Der Boden schien sich unter meinen Füßen zu bewegen.
— Sie möchten sagen, dass…?
— Ich musste die Illusion eines Entführungsversuchs erwecken. Ich musste aus Frankreich fliehen. Ich hatte Millionen veruntreut. Meine Familie, meine Partner… alle glaubten, ich wäre tot. Es war perfekt. Aber meine Männer wollten mich übertölpeln. Sie haben mich niedergeschlagen, gefesselt und ins Wasser geworfen. Sie dachten, ich würde dort enden.
Mir fehlten die Worte.
— Und Sie — sagte er mit einer verzerrten Art von Lächeln — haben ihre Pläne durchkreuzt. Und auch meine.
Ein schreckliches Frösteln überkam meine Brust.
— Und nun… was haben Sie vor? fragte ich.
Er richtete sich auf, sein Blick wurde hart.
— Was nötig ist, um nie wieder aufzutauchen. Wenn ich zurückkomme, wird man auch nach der Person suchen, die mich gerettet hat.
Sein Blick ruhte auf mir. Berechnend.
— Und ich kann keine Zeugen hinterlassen.
Meine Hand suchte nach dem Messer auf dem Tisch. Doch plötzlich durchbrach ein lautes Knacken die Luft.
Ein Schuss.
Laurent brach zusammen, ein rotes Loch an seiner Schläfe.
Ich wandte mich entsetzt um.
Auf der Schwelle, mit seinem alten Jagdgewehr, stand mein Nachbar, Herr Édouard, zweiundachtzig Jahre alt, so diskret wie eine Wildkatze.
— Ich habe die Spur dieser Männer verfolgt, sagte er ruhig. — Und auch Ihre, als ich sie ohne ihn wegfahren sah. Ich dachte, etwas stimmte nicht.
Ich kämpfte um Luft.
— Édouard… Sie… warum?
Langsam steckte er seine Waffe weg.
— Denn dieser Mann hat mein Leben vor vierunddreißig Jahren zerstört. Er hat die Firma, in der ich arbeitete, ausgeraubt und zweihundert Familien ins Elend gestürzt. Auch meine.
Er trat an die Leiche heran und spuckte neben ihr.
— Ganz Frankreich suchte ihn, um ihn zu retten. Ich suchte ihn, um zu beenden, was er begonnen hatte.

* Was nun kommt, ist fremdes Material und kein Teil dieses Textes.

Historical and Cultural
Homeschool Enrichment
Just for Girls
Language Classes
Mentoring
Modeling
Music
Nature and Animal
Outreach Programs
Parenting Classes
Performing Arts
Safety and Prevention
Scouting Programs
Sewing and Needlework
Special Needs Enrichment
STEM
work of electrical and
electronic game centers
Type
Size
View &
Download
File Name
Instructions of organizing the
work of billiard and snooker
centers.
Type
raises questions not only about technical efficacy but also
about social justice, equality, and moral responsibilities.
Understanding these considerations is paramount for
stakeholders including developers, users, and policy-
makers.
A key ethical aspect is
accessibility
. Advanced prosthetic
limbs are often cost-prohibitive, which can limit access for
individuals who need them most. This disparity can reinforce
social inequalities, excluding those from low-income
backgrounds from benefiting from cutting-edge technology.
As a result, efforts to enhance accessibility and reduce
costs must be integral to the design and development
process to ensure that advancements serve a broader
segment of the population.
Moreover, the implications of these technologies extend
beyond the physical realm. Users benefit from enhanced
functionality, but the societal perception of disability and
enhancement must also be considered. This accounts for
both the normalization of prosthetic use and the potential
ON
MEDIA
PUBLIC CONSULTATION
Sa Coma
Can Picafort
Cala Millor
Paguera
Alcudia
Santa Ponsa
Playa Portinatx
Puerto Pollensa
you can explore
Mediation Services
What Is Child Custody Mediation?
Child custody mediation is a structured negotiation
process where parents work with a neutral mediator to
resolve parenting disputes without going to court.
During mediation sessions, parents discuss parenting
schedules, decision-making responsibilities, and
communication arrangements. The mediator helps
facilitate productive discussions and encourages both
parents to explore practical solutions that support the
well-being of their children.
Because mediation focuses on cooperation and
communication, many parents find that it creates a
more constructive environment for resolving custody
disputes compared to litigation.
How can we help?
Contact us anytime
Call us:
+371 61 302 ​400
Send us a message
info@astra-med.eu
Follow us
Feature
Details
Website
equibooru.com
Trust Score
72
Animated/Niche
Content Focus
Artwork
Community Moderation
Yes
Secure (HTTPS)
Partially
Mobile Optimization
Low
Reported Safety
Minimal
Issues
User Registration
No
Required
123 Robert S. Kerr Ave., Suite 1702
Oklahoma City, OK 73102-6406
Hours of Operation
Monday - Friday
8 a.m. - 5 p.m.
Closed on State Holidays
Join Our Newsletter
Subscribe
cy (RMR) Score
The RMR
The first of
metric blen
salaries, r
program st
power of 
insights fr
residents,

Ein schweres Schweigen erfüllte den Raum.
— Und jetzt? fragte ich mit einer winzigen Stimme.
Er sah mich mit einer kalten Ruhe an.
— Jetzt… nichts. Für die Welt wird Laurent Desmonts verschwunden bleiben.
Und Sie… haben nichts gesehen. Richtig?
Ich nickte ganz langsam.
Er drehte sich um, bereit zu gehen, hielt aber vor der Tür inne.
— Nicht jeder, der ertrinkt, verdient es, gerettet zu werden.
Dann verschwand er im Morgennebel.
Seit jenen Tagen hat die Saône zwei Geheimnisse bewahrt:
- das eines Milliardärs, der aus den Toten zurückgekehrt ist…
- und das einer alten Frau, die gelernt hat, dass einige Lebendige kein Leben bringen.